Active Learning Template Therapeutic Procedure form NR228

22 August 2024

Active Learning Template: Therapeutic Procedure

Student Name: Procedure Name: Selecting a Dressing for a Stage 2 Pressure Injury Review Module Chapter: 55


Description of Procedure: The procedure involves determining the appropriate dressing for a Stage 2 pressure injury to facilitate healing. A Stage 2 pressure injury is characterized by partial-thickness skin loss involving the epidermis and dermis. The wound may present as a reddish-pink ulcer without slough, eschar, granulation tissue, or adipose tissue. In some cases, it may appear as an intact or ruptured blister.

Indications: This procedure is indicated for patients with a Stage 2 pressure injury to promote healing, prevent infection, and avoid the progression to more severe stages of pressure ulcers.

Outcomes/Evaluation:

  • Evaluate the healing process by observing the wound for a decrease in size, depth, redness, and exudate over time.
  • If the pressure ulcer does not heal as expected, adjust the treatment plan accordingly.
  • Monitor the patient’s pain levels regularly.
  • Assess the wound frequently and document any changes in size, depth, color, or exudate.

Considerations:

  • Monitor for deterioration to higher-stage ulcerations or infections.
  • Be vigilant for signs of systemic infection or sepsis.
  • Ensure the patient receives proper nutrition and hydration to support the immune response and wound healing.

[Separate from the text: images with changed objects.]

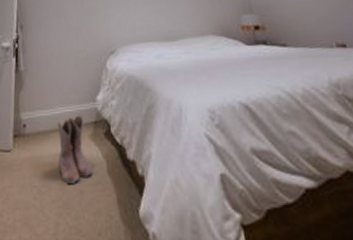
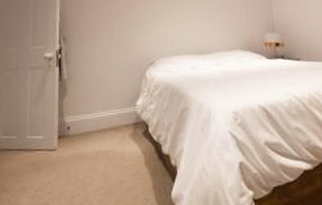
boots: present [57,115,93,183] -> none [100,118,132,175]

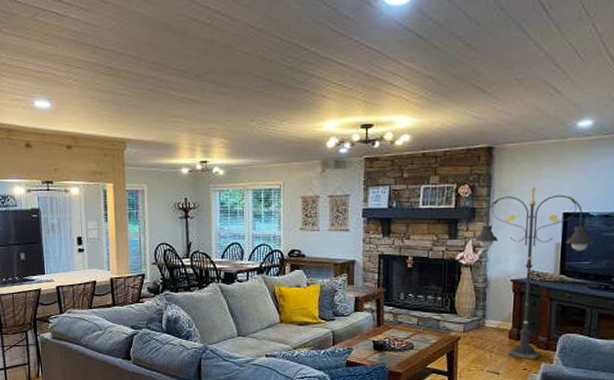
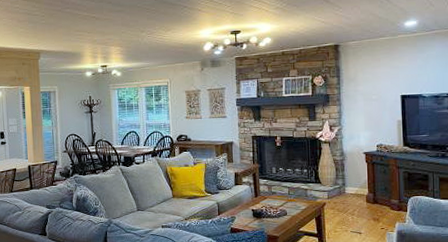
floor lamp: present [474,186,594,360] -> none [330,75,429,220]

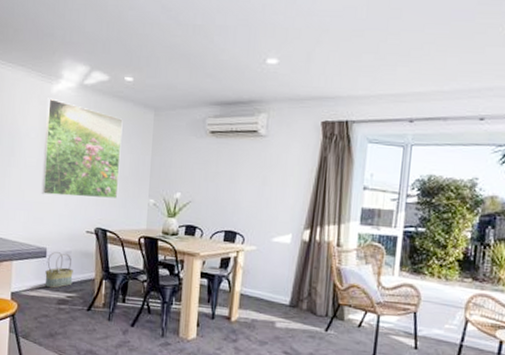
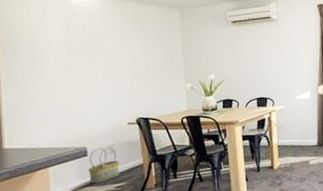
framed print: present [41,98,123,199] -> none [68,8,155,98]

Nursing Interventions (Pre, Intra, Post):

  • Pre-Procedure:
    • Prevent skin trauma by ensuring the patient is not positioned on any bony prominences.
    • Reposition the patient in bed at least every 2 hours, or every hour if in a chair.
  • Intra-Procedure:
    • Inspect the skin frequently and document the patient’s risk using an appropriate tool.
    • Clean the skin thoroughly.
    • Encourage adequate hydration and ensure the patient meets their protein and calorie needs.
    • For a Stage 2 injury, maintain a moist healing environment with a hydrocolloid dressing.
    • Promote natural healing while preventing scar tissue formation.
    • Administer analgesics as needed.
    • Provide nutritional supplements if necessary.
  • Post-Procedure:
    • Continue to monitor the pressure ulcer for any changes in appearance or size.

Potential Complications:

  • Risk of deterioration to higher-stage ulcerations or the development of infections.
  • Possibility of systemic infection or sepsis if not properly managed.

Client Education:

  • Educate the patient on the importance of a proper nutritional diet to support healing.
  • If the patient is alert and capable, teach them how to change their dressing properly.
  • Instruct the patient on the signs of infection and when to seek medical attention.

Nursing Interventions:

  • Inspect the wound frequently and report any changes in size, depth, color, or exudate.
  • Follow the hospital’s protocol for pressure injury treatment and call a wound care specialist if needed.
  • Prevent infection by using aseptic techniques when treating the injury and changing dressings.
  • Ensure the patient receives proper nutrition and adequate rest to promote healing.
  • Administer antibiotic therapy as needed, following culture and sensitivity testing.